Recorded data >>
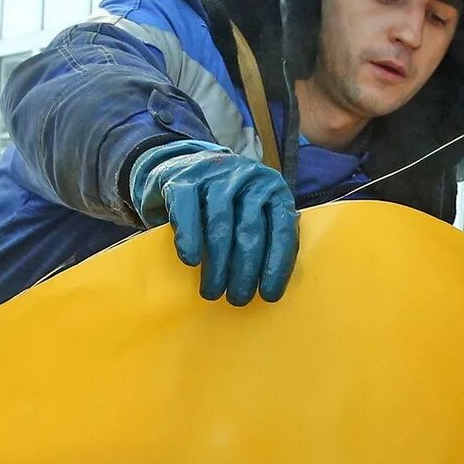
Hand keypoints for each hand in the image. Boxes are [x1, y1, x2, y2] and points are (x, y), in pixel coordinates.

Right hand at [127, 139, 298, 304]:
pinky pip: (188, 211)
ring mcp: (216, 175)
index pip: (282, 229)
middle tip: (237, 298)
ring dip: (217, 263)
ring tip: (212, 291)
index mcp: (274, 190)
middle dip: (245, 270)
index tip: (268, 295)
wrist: (181, 164)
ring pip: (221, 223)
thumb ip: (265, 234)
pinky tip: (190, 261)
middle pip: (250, 229)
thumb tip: (270, 283)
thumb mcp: (252, 210)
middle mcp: (250, 177)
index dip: (277, 264)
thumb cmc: (224, 203)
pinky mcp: (185, 179)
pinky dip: (190, 238)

Exercise details >> Find every line in the data above that holds the string "thumb". Give the number of such lines and nothing else.

Worked solution >> 4